_What to do:_
Output the data from its beginning through the line containing "bliver brugt, så vi kan", inclusive, as a Markdown table with the columns Row and Line, numbering each line and omitting blank lines.

━━━ Data listing

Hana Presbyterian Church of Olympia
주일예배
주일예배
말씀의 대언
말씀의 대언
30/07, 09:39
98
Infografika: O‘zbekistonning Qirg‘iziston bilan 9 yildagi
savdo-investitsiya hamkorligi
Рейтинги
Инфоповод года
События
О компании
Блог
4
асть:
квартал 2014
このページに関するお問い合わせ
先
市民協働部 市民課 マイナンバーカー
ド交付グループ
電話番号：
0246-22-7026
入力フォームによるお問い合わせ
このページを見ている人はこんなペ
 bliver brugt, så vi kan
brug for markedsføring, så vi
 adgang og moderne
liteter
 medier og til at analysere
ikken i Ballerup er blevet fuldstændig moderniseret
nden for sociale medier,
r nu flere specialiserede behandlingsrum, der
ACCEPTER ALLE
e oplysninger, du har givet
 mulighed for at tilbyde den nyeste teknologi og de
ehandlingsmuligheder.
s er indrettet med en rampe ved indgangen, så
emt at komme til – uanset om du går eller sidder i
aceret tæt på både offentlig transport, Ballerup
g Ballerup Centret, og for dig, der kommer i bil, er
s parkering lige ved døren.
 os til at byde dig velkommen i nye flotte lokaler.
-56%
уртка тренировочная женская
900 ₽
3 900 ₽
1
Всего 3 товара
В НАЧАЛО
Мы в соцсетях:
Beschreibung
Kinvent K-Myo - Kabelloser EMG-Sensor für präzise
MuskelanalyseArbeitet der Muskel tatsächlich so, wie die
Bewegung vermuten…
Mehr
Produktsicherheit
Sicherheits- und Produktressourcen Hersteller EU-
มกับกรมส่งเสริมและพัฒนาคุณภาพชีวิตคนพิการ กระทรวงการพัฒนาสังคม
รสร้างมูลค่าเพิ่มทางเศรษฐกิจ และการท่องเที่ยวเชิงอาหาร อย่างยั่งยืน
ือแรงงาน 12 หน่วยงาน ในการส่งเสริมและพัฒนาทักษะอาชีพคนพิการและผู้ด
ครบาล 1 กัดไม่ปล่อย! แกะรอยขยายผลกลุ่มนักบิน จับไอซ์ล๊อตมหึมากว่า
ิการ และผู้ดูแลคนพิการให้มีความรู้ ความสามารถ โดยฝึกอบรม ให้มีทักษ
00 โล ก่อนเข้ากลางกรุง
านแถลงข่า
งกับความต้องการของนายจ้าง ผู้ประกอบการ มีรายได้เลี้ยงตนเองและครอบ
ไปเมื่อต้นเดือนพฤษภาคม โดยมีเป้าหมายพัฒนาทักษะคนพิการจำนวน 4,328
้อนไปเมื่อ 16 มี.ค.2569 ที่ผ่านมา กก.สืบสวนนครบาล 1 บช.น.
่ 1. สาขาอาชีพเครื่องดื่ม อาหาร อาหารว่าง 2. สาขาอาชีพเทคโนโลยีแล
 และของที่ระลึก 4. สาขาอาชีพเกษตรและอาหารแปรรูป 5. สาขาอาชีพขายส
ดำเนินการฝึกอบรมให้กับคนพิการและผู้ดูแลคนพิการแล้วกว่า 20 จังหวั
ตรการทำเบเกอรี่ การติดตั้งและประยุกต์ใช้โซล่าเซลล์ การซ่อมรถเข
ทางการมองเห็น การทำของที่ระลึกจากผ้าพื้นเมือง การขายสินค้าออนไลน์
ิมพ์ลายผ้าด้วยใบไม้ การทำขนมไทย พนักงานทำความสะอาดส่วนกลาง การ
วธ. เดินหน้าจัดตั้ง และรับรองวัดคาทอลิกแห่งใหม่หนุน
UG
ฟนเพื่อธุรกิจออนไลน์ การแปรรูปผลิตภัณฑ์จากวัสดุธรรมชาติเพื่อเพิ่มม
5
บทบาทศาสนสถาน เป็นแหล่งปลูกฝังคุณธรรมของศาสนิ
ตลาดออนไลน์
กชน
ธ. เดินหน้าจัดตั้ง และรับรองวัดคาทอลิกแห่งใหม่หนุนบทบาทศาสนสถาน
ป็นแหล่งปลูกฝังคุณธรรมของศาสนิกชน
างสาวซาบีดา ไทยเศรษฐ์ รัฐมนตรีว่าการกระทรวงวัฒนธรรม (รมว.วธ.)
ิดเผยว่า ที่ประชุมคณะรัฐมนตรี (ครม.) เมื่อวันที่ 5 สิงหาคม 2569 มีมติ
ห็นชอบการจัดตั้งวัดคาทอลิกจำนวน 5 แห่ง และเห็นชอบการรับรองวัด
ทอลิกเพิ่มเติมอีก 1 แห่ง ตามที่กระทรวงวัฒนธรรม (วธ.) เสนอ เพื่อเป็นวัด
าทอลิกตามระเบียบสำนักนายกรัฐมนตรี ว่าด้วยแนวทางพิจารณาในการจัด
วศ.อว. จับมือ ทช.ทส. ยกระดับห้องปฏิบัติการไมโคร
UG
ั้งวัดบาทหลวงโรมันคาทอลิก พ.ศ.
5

━━━━━━

_Finished task:_
| Row | Line |
|---|---|
| 1 | Hana Presbyterian Church of Olympia |
| 2 | 주일예배 |
| 3 | 주일예배 |
| 4 | 말씀의 대언 |
| 5 | 말씀의 대언 |
| 6 | 30/07, 09:39 |
| 7 | 98 |
| 8 | Infografika: O‘zbekistonning Qirg‘iziston bilan 9 yildagi |
| 9 | savdo-investitsiya hamkorligi |
| 10 | Рейтинги |
| 11 | Инфоповод года |
| 12 | События |
| 13 | О компании |
| 14 | Блог |
| 15 | 4 |
| 16 | асть: |
| 17 | квартал 2014 |
| 18 | このページに関するお問い合わせ |
| 19 | 先 |
| 20 | 市民協働部 市民課 マイナンバーカー |
| 21 | ド交付グループ |
| 22 | 電話番号： |
| 23 | 0246-22-7026 |
| 24 | 入力フォームによるお問い合わせ |
| 25 | このページを見ている人はこんなペ |
| 26 |  bliver brugt, så vi kan |